__Provided passage__:
But of more interest is the reason Lake City is named Lake City.  The town is located just a few miles north of Lake San Cristobal (you can see it on my landing map) which happens to be the second largest natural lake in Colorado.  I would normally show a GE shot of the lake, but some pesky clouds are in the way.  So, alternatively, here’s a Bing Maps shot of the lake:

 lake bing maps

Astute readers (and that includes you, Cheryl) may recall my McHenry IL post, where I waxed geologically about lakes.  What the heck, I’ll repeat here what I said (even though it’s from an Eastern perspective.

Let me digress a moment and talk about lake formation in general.  Geologically speaking (at least in the tectonically-stable eastern half of the country), lakes are unexpected interlopers on the geologic landscape, and they’re temporary, at that.

 You can start with any long-term geologically-formed landscape (un-glaciated), be it long eroded vestiges of former high mountains (like the Appalachians), a plateau (like the Allegheny Plateau of western Pennsylvania), or depositional landscapes, like coastal plains.  All of these landscapes have one thing in common:  they all have valleys and streams, but no lakes!  That’s because, as drainage patterns carve and shape the landscape, they naturally develop a drainage system whereby a drop of water continually runs downhill seeking the ocean (no lakes).

 Lakes only occur when something disrupts the natural drainage pattern, like a huge old glacier gouging out rock and dumping debris willy-nilly all over the landscape.  So, in the south, the only lakes are man-made.  But in the glaciated north, the landscape is strewn with lakes:  Minnesota, the land of 10,000 lakes!  The Great Lakes!  And, of course, the Chain O’Lakes!

 All lakes are temporary, because rivers and streams that flow into the lakes bring in sediment that is deposited in the lakes, slowly but surely filling them up.

 So, something must have happened here near Lake City to disrupt the normal drainage patterns and create a lake.  A glacier that dumped / bulldozed a bunch of rocks and dirt and made a lake?  Not a bad guess (and it is the reason for Colorado’s largest natural lake, Grand Lake), but it’s not what caused Lake San Cristobal.

(Absolute pixel coordinate data)
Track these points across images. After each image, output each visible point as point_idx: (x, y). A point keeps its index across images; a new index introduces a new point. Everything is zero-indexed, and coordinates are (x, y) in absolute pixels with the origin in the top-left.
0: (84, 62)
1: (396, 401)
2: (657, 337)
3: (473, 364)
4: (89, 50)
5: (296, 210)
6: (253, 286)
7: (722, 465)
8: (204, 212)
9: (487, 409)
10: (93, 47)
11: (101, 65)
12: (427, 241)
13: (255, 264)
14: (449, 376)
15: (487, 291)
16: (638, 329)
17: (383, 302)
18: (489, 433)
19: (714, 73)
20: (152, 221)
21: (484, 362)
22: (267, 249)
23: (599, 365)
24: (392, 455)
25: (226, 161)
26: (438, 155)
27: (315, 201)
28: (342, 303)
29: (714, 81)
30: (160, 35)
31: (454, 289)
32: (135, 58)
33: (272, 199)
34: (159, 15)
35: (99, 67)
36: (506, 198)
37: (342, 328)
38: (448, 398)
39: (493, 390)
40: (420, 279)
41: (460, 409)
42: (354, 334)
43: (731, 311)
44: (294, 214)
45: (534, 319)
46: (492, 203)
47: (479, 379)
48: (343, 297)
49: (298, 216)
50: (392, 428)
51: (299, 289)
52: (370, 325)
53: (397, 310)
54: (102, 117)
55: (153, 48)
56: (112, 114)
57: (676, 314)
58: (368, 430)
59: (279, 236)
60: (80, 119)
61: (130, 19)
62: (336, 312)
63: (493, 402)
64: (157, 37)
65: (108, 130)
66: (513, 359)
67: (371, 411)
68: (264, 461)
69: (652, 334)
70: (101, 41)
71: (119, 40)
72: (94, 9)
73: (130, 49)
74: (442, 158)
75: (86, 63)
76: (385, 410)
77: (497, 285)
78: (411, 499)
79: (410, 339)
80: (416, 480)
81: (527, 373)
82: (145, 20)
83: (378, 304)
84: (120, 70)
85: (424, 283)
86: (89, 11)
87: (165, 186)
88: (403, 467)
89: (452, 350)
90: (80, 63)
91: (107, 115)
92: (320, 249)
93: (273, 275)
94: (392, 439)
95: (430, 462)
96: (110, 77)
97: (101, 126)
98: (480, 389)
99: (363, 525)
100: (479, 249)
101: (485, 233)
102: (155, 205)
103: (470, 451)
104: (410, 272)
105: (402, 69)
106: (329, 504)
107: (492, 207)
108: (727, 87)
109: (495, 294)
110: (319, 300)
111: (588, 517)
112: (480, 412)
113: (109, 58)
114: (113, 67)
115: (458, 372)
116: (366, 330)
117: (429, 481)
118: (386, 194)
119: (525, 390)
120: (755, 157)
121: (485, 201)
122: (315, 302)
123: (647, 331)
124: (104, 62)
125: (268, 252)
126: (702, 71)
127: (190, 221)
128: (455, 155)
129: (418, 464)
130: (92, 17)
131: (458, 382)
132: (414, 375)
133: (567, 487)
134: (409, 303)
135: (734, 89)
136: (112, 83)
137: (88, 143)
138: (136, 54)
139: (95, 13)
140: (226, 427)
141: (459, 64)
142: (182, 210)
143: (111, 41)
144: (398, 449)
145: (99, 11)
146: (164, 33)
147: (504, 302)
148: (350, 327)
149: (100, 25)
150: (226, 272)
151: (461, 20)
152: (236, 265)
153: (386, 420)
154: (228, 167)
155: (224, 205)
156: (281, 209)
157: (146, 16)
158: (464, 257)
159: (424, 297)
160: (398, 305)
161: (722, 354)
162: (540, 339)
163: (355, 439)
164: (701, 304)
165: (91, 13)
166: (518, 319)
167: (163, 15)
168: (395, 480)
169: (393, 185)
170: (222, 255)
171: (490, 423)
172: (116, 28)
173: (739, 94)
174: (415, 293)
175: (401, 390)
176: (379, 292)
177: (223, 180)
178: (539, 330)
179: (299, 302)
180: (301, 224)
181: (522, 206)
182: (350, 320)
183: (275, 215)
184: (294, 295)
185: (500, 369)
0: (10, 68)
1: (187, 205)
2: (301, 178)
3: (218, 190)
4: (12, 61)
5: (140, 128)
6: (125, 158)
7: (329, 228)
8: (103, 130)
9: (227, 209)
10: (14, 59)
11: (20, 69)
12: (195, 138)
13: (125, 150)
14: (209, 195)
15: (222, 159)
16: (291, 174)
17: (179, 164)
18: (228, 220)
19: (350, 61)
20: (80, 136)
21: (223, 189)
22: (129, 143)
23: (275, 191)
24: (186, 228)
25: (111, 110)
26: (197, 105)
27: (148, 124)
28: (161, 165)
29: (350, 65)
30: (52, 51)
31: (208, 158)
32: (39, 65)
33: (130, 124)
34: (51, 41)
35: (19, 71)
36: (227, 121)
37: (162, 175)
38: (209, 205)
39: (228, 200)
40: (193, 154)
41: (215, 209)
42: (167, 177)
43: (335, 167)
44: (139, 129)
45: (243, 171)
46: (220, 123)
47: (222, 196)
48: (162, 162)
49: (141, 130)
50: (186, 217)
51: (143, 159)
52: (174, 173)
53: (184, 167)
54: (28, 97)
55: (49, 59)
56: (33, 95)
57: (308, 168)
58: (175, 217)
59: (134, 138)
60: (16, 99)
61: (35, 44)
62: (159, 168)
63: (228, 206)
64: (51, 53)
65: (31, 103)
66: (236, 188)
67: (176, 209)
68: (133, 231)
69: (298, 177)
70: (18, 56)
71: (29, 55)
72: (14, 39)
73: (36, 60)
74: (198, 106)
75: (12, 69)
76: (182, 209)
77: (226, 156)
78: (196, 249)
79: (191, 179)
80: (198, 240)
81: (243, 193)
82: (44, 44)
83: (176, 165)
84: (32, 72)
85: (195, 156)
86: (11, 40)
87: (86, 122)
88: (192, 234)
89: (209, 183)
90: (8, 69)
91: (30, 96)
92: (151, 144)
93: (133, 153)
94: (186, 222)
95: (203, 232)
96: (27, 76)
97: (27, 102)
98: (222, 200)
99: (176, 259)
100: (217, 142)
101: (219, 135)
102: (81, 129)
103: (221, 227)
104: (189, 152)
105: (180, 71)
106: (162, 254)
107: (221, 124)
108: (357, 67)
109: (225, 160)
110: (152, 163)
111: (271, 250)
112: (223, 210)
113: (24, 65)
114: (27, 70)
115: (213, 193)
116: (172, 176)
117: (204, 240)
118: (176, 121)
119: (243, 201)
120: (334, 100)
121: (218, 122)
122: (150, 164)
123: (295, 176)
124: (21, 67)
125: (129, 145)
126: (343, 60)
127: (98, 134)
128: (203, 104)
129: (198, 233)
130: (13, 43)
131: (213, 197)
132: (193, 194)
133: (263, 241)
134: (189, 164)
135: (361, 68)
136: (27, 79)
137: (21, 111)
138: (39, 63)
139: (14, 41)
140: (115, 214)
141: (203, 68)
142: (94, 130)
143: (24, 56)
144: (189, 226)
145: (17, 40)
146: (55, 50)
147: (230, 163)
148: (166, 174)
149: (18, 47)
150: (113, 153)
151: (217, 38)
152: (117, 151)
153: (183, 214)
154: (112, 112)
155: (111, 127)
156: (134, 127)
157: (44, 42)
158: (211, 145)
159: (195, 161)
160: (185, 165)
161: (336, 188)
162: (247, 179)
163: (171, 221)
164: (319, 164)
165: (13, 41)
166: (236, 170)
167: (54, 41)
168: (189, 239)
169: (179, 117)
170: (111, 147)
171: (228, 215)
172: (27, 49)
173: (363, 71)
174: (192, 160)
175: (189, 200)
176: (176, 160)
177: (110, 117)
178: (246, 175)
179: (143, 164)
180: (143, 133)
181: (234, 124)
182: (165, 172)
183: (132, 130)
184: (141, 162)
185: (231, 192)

__Work order A__: According to the passage about Lake City, which lake is the second largest natural lake in Colorado?
__Work order B__: Rewrite the records from their first line through the line containing "114: (113, 67)", switching "top-left" to "upper-left" and leaving everything else unchanged.

__Exercise answer A__: Lake San Cristobal

__Exercise answer B__:
Track these points across images. After each image, output each visible point as point_idx: (x, y). A point keeps its index across images; a new index introduces a new point. Everything is zero-indexed, and coordinates are (x, y) in absolute pixels with the origin in the upper-left.
0: (84, 62)
1: (396, 401)
2: (657, 337)
3: (473, 364)
4: (89, 50)
5: (296, 210)
6: (253, 286)
7: (722, 465)
8: (204, 212)
9: (487, 409)
10: (93, 47)
11: (101, 65)
12: (427, 241)
13: (255, 264)
14: (449, 376)
15: (487, 291)
16: (638, 329)
17: (383, 302)
18: (489, 433)
19: (714, 73)
20: (152, 221)
21: (484, 362)
22: (267, 249)
23: (599, 365)
24: (392, 455)
25: (226, 161)
26: (438, 155)
27: (315, 201)
28: (342, 303)
29: (714, 81)
30: (160, 35)
31: (454, 289)
32: (135, 58)
33: (272, 199)
34: (159, 15)
35: (99, 67)
36: (506, 198)
37: (342, 328)
38: (448, 398)
39: (493, 390)
40: (420, 279)
41: (460, 409)
42: (354, 334)
43: (731, 311)
44: (294, 214)
45: (534, 319)
46: (492, 203)
47: (479, 379)
48: (343, 297)
49: (298, 216)
50: (392, 428)
51: (299, 289)
52: (370, 325)
53: (397, 310)
54: (102, 117)
55: (153, 48)
56: (112, 114)
57: (676, 314)
58: (368, 430)
59: (279, 236)
60: (80, 119)
61: (130, 19)
62: (336, 312)
63: (493, 402)
64: (157, 37)
65: (108, 130)
66: (513, 359)
67: (371, 411)
68: (264, 461)
69: (652, 334)
70: (101, 41)
71: (119, 40)
72: (94, 9)
73: (130, 49)
74: (442, 158)
75: (86, 63)
76: (385, 410)
77: (497, 285)
78: (411, 499)
79: (410, 339)
80: (416, 480)
81: (527, 373)
82: (145, 20)
83: (378, 304)
84: (120, 70)
85: (424, 283)
86: (89, 11)
87: (165, 186)
88: (403, 467)
89: (452, 350)
90: (80, 63)
91: (107, 115)
92: (320, 249)
93: (273, 275)
94: (392, 439)
95: (430, 462)
96: (110, 77)
97: (101, 126)
98: (480, 389)
99: (363, 525)
100: (479, 249)
101: (485, 233)
102: (155, 205)
103: (470, 451)
104: (410, 272)
105: (402, 69)
106: (329, 504)
107: (492, 207)
108: (727, 87)
109: (495, 294)
110: (319, 300)
111: (588, 517)
112: (480, 412)
113: (109, 58)
114: (113, 67)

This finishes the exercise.